↓

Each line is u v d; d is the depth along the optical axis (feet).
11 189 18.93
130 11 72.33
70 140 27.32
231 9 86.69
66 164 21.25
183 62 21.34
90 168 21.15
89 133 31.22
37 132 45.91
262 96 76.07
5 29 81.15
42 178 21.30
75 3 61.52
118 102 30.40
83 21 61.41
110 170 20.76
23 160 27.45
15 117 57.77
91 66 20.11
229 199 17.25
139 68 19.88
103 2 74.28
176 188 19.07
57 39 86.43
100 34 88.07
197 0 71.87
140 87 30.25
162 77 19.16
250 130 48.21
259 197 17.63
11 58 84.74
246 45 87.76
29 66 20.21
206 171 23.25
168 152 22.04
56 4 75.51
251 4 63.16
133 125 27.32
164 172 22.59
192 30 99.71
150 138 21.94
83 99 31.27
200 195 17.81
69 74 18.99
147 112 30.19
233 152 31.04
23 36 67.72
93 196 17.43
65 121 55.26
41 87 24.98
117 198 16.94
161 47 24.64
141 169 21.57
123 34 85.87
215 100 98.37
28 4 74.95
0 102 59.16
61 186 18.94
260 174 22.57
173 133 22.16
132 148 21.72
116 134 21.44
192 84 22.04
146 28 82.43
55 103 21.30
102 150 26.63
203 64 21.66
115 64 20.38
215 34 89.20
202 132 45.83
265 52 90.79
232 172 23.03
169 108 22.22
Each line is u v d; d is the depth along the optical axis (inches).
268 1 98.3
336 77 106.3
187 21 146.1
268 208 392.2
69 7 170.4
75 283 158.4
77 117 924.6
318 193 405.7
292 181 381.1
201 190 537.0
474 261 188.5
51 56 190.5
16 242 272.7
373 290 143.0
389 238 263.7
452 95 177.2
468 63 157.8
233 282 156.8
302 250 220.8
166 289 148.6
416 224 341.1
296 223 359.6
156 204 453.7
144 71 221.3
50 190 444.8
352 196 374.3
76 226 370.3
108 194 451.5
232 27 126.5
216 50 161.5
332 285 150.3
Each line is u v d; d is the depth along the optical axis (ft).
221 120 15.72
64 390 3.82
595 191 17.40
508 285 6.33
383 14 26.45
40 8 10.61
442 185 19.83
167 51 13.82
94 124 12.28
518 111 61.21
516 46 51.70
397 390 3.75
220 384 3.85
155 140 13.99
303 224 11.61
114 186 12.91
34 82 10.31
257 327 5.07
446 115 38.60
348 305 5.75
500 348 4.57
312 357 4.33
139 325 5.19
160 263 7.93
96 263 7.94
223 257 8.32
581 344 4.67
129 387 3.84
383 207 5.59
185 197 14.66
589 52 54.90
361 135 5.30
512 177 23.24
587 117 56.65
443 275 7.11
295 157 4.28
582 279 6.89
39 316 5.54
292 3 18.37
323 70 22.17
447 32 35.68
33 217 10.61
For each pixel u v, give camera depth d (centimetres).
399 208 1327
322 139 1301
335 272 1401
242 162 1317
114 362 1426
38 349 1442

↑

• **Work task**: The required output is every line of the entries, starting at the one that contains "296 223 359.6" and ending at the last, copied exactly.

• **Response to the exercise**:
296 223 359.6
156 204 453.7
144 71 221.3
50 190 444.8
352 196 374.3
76 226 370.3
108 194 451.5
232 27 126.5
216 50 161.5
332 285 150.3
Each line is u v d; d is the depth along the optical axis (ft).
221 120 15.72
64 390 3.82
595 191 17.40
508 285 6.33
383 14 26.45
40 8 10.61
442 185 19.83
167 51 13.82
94 124 12.28
518 111 61.21
516 46 51.70
397 390 3.75
220 384 3.85
155 140 13.99
303 224 11.61
114 186 12.91
34 82 10.31
257 327 5.07
446 115 38.60
348 305 5.75
500 348 4.57
312 357 4.33
139 325 5.19
160 263 7.93
96 263 7.94
223 257 8.32
581 344 4.67
129 387 3.84
383 207 5.59
185 197 14.66
589 52 54.90
361 135 5.30
512 177 23.24
587 117 56.65
443 275 7.11
295 157 4.28
582 279 6.89
39 316 5.54
292 3 18.37
323 70 22.17
447 32 35.68
33 217 10.61
For each pixel u v, give camera depth d (centimetres).
399 208 1327
322 139 1301
335 272 1401
242 162 1317
114 362 1426
38 349 1442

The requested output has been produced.